As my colleague John Horton says: "An incompetent worker who puts some effort in the task is like a bad bus driver: Very slow to take you to your destination but at least you are going towards the correct place, albeit slowly. The scammers are like the unlicensed cab drivers that take you to a random place in order to demand arbitrary fare amounts afterwards to take you to your correct destination".

Sunday, October 14, 2012

Using oDesk for microtasks

Quite a few people keep asking me about Mechanical Turk. Truth be told, I have not used MTurk for my own work for quite some time. Instead I use oDesk to get workers for my tasks, and, increasingly, for my microtasks as well.

When I mention that people can use oDesk for micro-tasks, people get often surprised: "oDesk cannot be used through an API, it is designed for human interaction, right?" Oh well, yes and no. Yes, most jobs require some form of interviewing, but there are certainly jobs where you do not need to manually interview a worker before engaging them. In fact, with most crowdsourcing jobs having both the training and the evaluation component built in the working process, the manual interview is often not needed.

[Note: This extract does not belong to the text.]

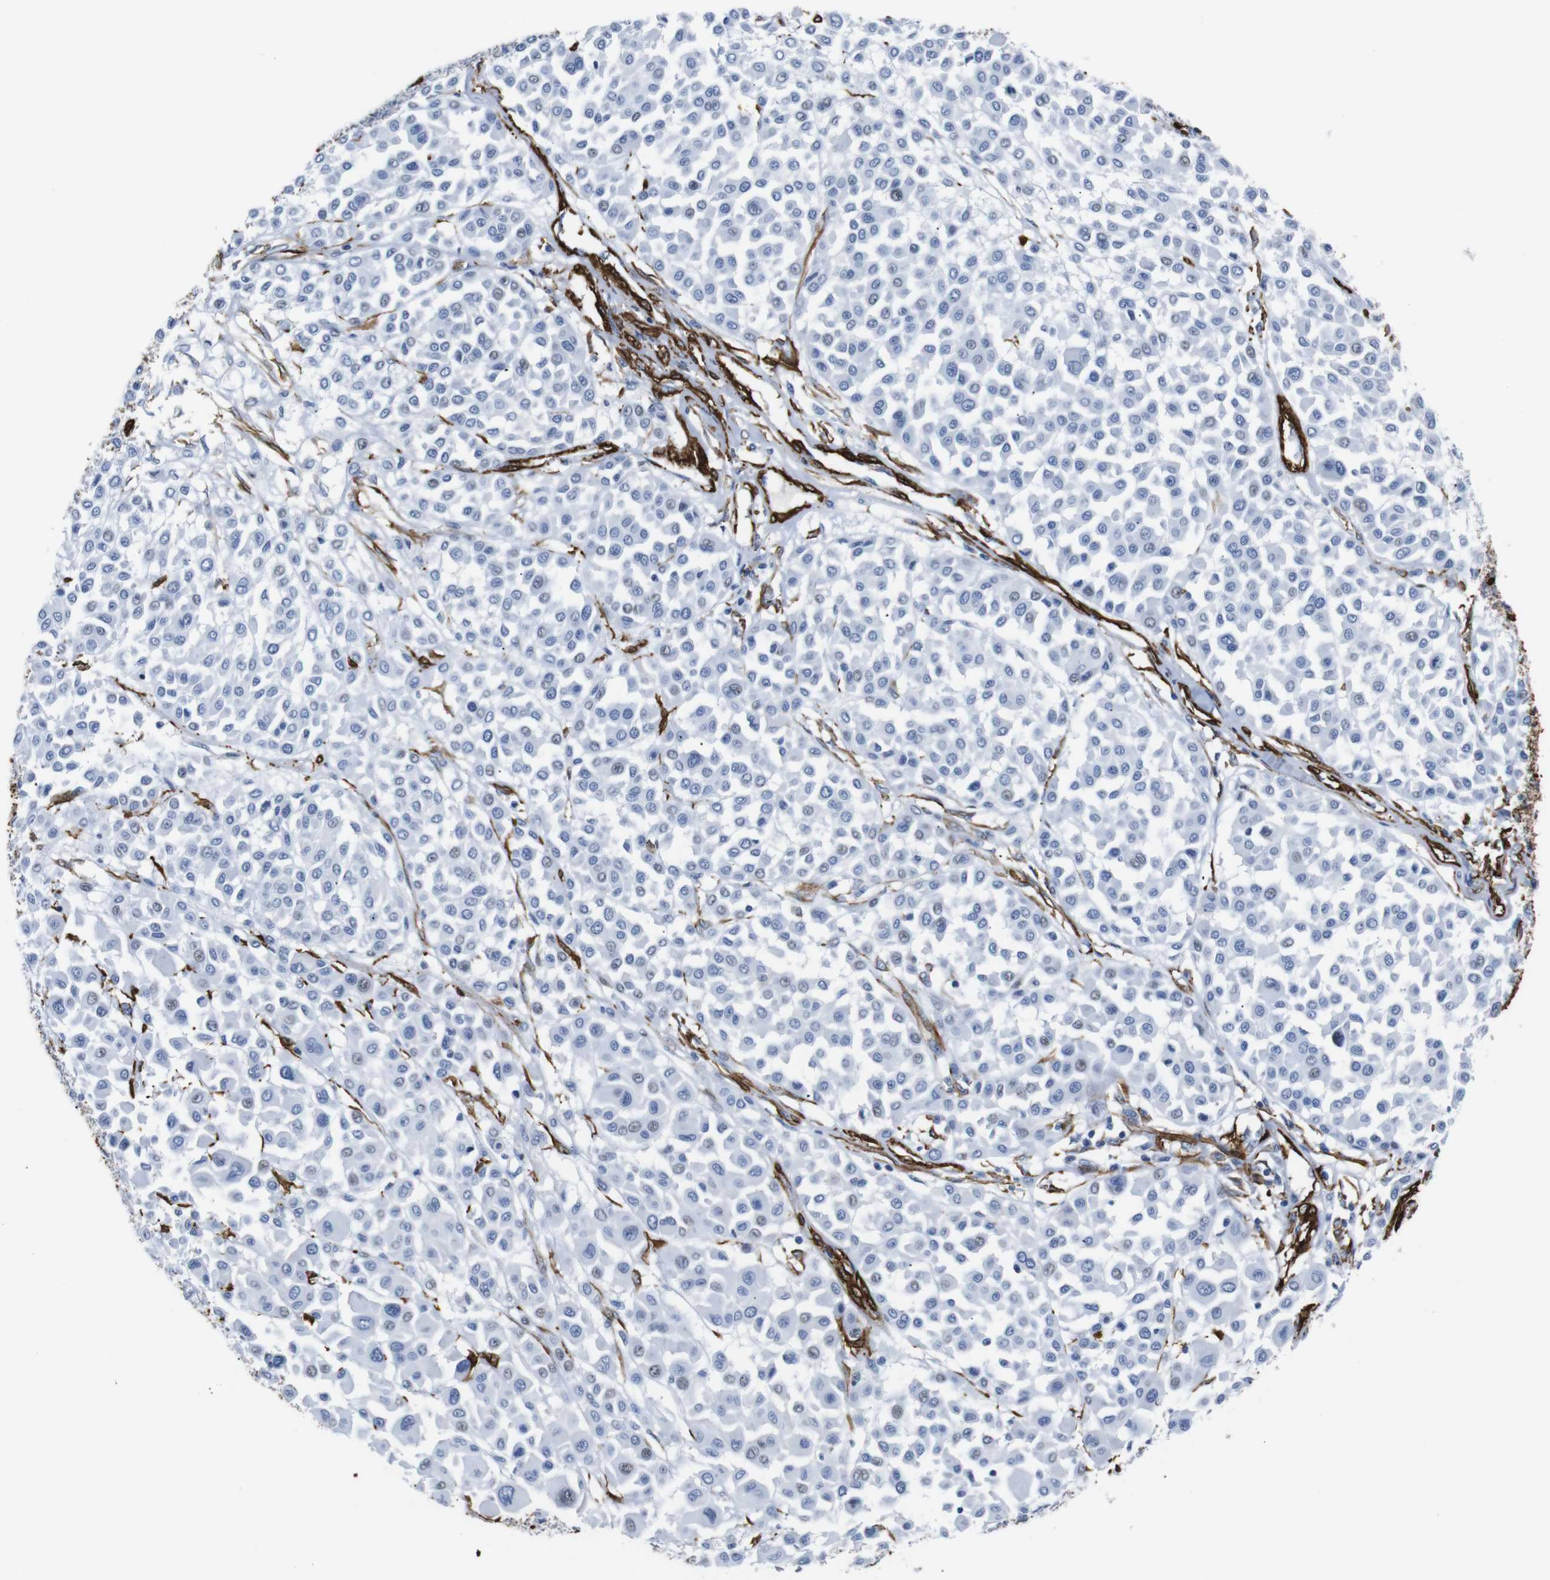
{"staining": {"intensity": "negative", "quantity": "none", "location": "none"}, "tissue": "melanoma", "cell_type": "Tumor cells", "image_type": "cancer", "snomed": [{"axis": "morphology", "description": "Malignant melanoma, Metastatic site"}, {"axis": "topography", "description": "Soft tissue"}], "caption": "Tumor cells show no significant expression in malignant melanoma (metastatic site). The staining is performed using DAB brown chromogen with nuclei counter-stained in using hematoxylin.", "gene": "ACTA2", "patient": {"sex": "male", "age": 41}}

For such crowdsourcing-style jobs, you can use the oDesk API to automate the hiring of workers to work on your tasks. You can find the API at (Saying that the API page is, ahem, badly designed, is an understatement. Nevertheless, it is possible to figure out how to use it, relatively quickly, so let's move on.)

Here are the typical steps for a crowdsourcing-style contract on oDesk:
  • First, post a job: Use the "Post a Job" call from the Jobs API
  • Once the job is posted, poll the job openings to find who applied: Use the "List all the offers" call from the Offers API
  • Examine the details of the contractors that bid on the job: Use the "Get Offer" from the Offers API, to examine the details of each contractor. For example, for a task we had to have at most 10 people from a given country. So, the first 10 people from each country were hired, while subsequent applications from a country that had already 10 applicants were denied. Other people may decide not to hire contractors with less than 50 hours of prior work. It seems to be an interesting research topic to intelligently decide what aspects of the contractor matter most for a job, and hire/decline applications based on such info.
  • Make offers to the contractors: [That is the stupid part: Apparently the API does not allow the buyer to simply "accept" the bid by the contractor, although this is trivially possible through the web interface]. Use the "Post a Job" call, and create a new job opening for the contractor. Then use the "Make Offer" call from the Offers API, to generate an offer for the contractor(s) that you want to hire.
    • If you do not want to pay per hour, but rather per task, create an hourly contract, but set the maximum working hours per week at zero. Yes, this is not a mistake. You will be using the Custom Payments functionality to effectively submit "bonus payments" to the contractor.
    • Typically, it is better to have a mixture of both hourly wage and a fixed price component. You can have a no-hourly-wage policy by setting at 0 the maximum hours that can be charged, simulating MTurk. Or you can specify the hourly wage, and set the limit of how many hours can be charged per week.
  • Direct the contractor how to work: For that use the Message Center API, to send a message to the contractor, with the URL where you host your task. [Note: oDesk does not provide functionality for handling the task execution, so it is up to you to build that infrastructure. If you have ever built an "external HIT" on MTurk, you are ready to go. Just now you need to send the oDesk workers a url, where they can login to your website, and their username/password. You can go full force and allow an oDesk authentication, but this seems a little bit too much for me.]
  • Whenever the contractor has completed enough tasks, use the Custom Payment API to submit the payment. Repeat as needed.
  • When the task is done, end the contract using the contracts API.
That's all folks! In the next few weeks, I will try to post the code for some of the crowdsourcing experiments that we conducted with oDesk.